May God avenge their blood

Yet as this anger dissipates, I don’t feel empty.

BDS (photo credit: WIKIPEDIA)
BDS
(photo credit: WIKIPEDIA)
When I read the alert that flashed across my phone I was gripped with rage. I tore the blade of grass I was whistling in half and felt the urge to let out a blood-curdling scream. Exactly six months after the massacre at the Pittsburgh Tree of Life Synagogue, a synagogue in San Diego was attacked by a man shouting, “Jews are ruining the world!” as he killed a congregation member and injured others.
But, even though this could have been my synagogue, I didn’t tear down my hammock or punch the tree. Instead I thought, Hashem yikom damam, may God avenge their blood. God will deal with the vengeance. I don’t take this to mean God will come down to smite this murderous soul, simply that we mortals don’t have to deal with this anger. God takes it from us because if we were to deal with it. It would break us.
Yet as this anger dissipates, I don’t feel empty. Like air filling a vacuum one purposely rushes in. Never again.

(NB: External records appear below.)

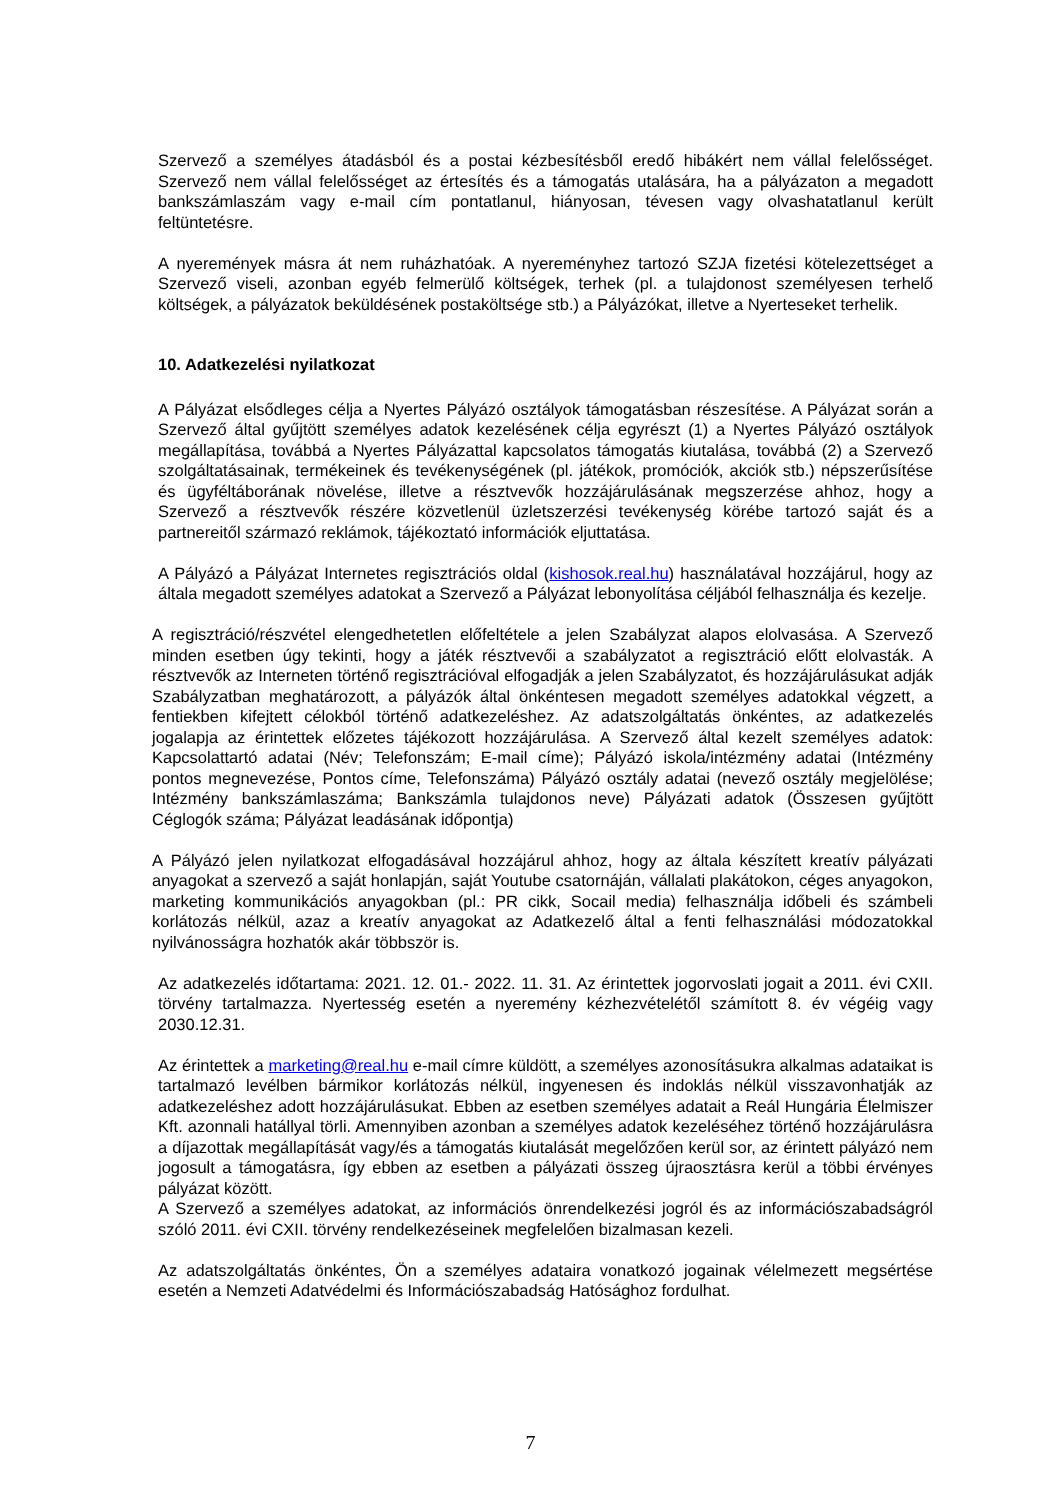Szervező a személyes átadásból és a postai kézbesítésből eredő hibákért nem vállal felelősséget. Szervező nem vállal felelősséget az értesítés és a támogatás utalására, ha a pályázaton a megadott bankszámlaszám vagy e-mail cím pontatlanul, hiányosan, tévesen vagy olvashatatlanul került feltüntetésre.
A nyeremények másra át nem ruházhatóak. A nyereményhez tartozó SZJA fizetési kötelezettséget a Szervező viseli, azonban egyéb felmerülő költségek, terhek (pl. a tulajdonost személyesen terhelő költségek, a pályázatok beküldésének postaköltsége stb.) a Pályázókat, illetve a Nyerteseket terhelik.
10. Adatkezelési nyilatkozat
A Pályázat elsődleges célja a Nyertes Pályázó osztályok támogatásban részesítése. A Pályázat során a Szervező által gyűjtött személyes adatok kezelésének célja egyrészt (1) a Nyertes Pályázó osztályok megállapítása, továbbá a Nyertes Pályázattal kapcsolatos támogatás kiutalása, továbbá (2) a Szervező szolgáltatásainak, termékeinek és tevékenységének (pl. játékok, promóciók, akciók stb.) népszerűsítése és ügyféltáborának növelése, illetve a résztvevők hozzájárulásának megszerzése ahhoz, hogy a Szervező a résztvevők részére közvetlenül üzletszerzési tevékenység körébe tartozó saját és a partnereitől származó reklámok, tájékoztató információk eljuttatása.
A Pályázó a Pályázat Internetes regisztrációs oldal (kishosok.real.hu) használatával hozzájárul, hogy az általa megadott személyes adatokat a Szervező a Pályázat lebonyolítása céljából felhasználja és kezelje.
A regisztráció/részvétel elengedhetetlen előfeltétele a jelen Szabályzat alapos elolvasása. A Szervező minden esetben úgy tekinti, hogy a játék résztvevői a szabályzatot a regisztráció előtt elolvasták. A résztvevők az Interneten történő regisztrációval elfogadják a jelen Szabályzatot, és hozzájárulásukat adják Szabályzatban meghatározott, a pályázók által önkéntesen megadott személyes adatokkal végzett, a fentiekben kifejtett célokból történő adatkezeléshez. Az adatszolgáltatás önkéntes, az adatkezelés jogalapja az érintettek előzetes tájékozott hozzájárulása. A Szervező által kezelt személyes adatok: Kapcsolattartó adatai (Név; Telefonszám; E-mail címe); Pályázó iskola/intézmény adatai (Intézmény pontos megnevezése, Pontos címe, Telefonszáma) Pályázó osztály adatai (nevező osztály megjelölése; Intézmény bankszámlaszáma; Bankszámla tulajdonos neve) Pályázati adatok (Összesen gyűjtött Céglogók száma; Pályázat leadásának időpontja)
A Pályázó jelen nyilatkozat elfogadásával hozzájárul ahhoz, hogy az általa készített kreatív pályázati anyagokat a szervező a saját honlapján, saját Youtube csatornáján, vállalati plakátokon, céges anyagokon, marketing kommunikációs anyagokban (pl.: PR cikk, Socail media) felhasználja időbeli és számbeli korlátozás nélkül, azaz a kreatív anyagokat az Adatkezelő által a fenti felhasználási módozatokkal nyilvánosságra hozhatók akár többször is.
Az adatkezelés időtartama: 2021. 12. 01.- 2022. 11. 31. Az érintettek jogorvoslati jogait a 2011. évi CXII. törvény tartalmazza. Nyertesség esetén a nyeremény kézhezvételétől számított 8. év végéig vagy 2030.12.31.
Az érintettek a marketing@real.hu e-mail címre küldött, a személyes azonosításukra alkalmas adataikat is tartalmazó levélben bármikor korlátozás nélkül, ingyenesen és indoklás nélkül visszavonhatják az adatkezeléshez adott hozzájárulásukat. Ebben az esetben személyes adatait a Reál Hungária Élelmiszer Kft. azonnali hatállyal törli. Amennyiben azonban a személyes adatok kezeléséhez történő hozzájárulásra a díjazottak megállapítását vagy/és a támogatás kiutalását megelőzően kerül sor, az érintett pályázó nem jogosult a támogatásra, így ebben az esetben a pályázati összeg újraosztásra kerül a többi érvényes pályázat között.
A Szervező a személyes adatokat, az információs önrendelkezési jogról és az információszabadságról szóló 2011. évi CXII. törvény rendelkezéseinek megfelelően bizalmasan kezeli.
Az adatszolgáltatás önkéntes, Ön a személyes adataira vonatkozó jogainak vélelmezett megsértése esetén a Nemzeti Adatvédelmi és Információszabadság Hatósághoz fordulhat.
7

But to do this we must look beyond our Instagram posts and the roots of this antisemitism and cut them out of the ground.
These roots spread everywhere, to the Left, to the Right, and to claim that one side of the political spectrum is the exclusive home is ignorant. From Charlottesville to Pittsburgh to everywhere in between, right-wing extremists have committed violent acts toward Jews. America, besides a certain president, is quick to denounce these people, while other incidents rest below the surface. Swastikas were drawn at Cornell, Penn State, Duke, Tennessee, Minnesota, and Maryland; antisemitic posters and flyers have run rampant, and there was an 89% increase of antisemitic incidents on college campuses last year over 2017.
But these incidents do not stand isolated. The AMCHA initiative collected data to confirm what every Jewish student has felt on campus since the BDS, or boycott, divestment, and sanctions movement started. Any school that has incidents of anti-Israel harassment is dramatically more likely to have antisemitic incidents. “Israeli Apartheid Week” is on almost every college campus in America and engages in directly antisemitic acts. From calling for Palestine to expand “from river to sea,” promoting antisemitic imagery, and calling out Jewish students around campus, antisemitism is inherently tied to Israeli Apartheid Week.
BDS, a movement universally supported at Israeli Apartheid Weeks, received most of its initial support from the Palestinian National Call for BDS, a movement sponsored by the PLO and Hamas, among other Palestinian terrorist groups. Terrorist organizations like these are still closely tied to the movement through NGO donations.
Again, antisemitism is a problem not exclusive to the Left, but the normalization of it among the youth is. As college students see antisemitism as normal and admissible in public conversation, the era of America as a protector of Jews will end. When I see BDS being supported on the green, I see the views of the terrorists who killed my cousin being presented as reasonable. I see lengths that weren’t taken against South Africa being called for on a state that has full rights for every citizen; one that even if every blatantly false claim against it were confirmed would still not have committed as many human rights abuses as Iran or Saudi Arabia.
This is the purpose that fills my blood, that makes me write this instead of study for my finals; the need to call this antisemitism; to raise it above the dark that it scuttles in, hiding behind legitimate criticism of Israel, normalizing antisemitism among the new generations gaining political agency.
Don’t stand for antisemitism on your college campus, don’t accept calls for unity from antisemitic groups, don’t be afraid to rip off the mask of Israel criticism, and remember that while God will avenge the fallen we must protect the future.
The writer a Jewish college student at the College of William and Mary who is actively involved as an Israel advocate.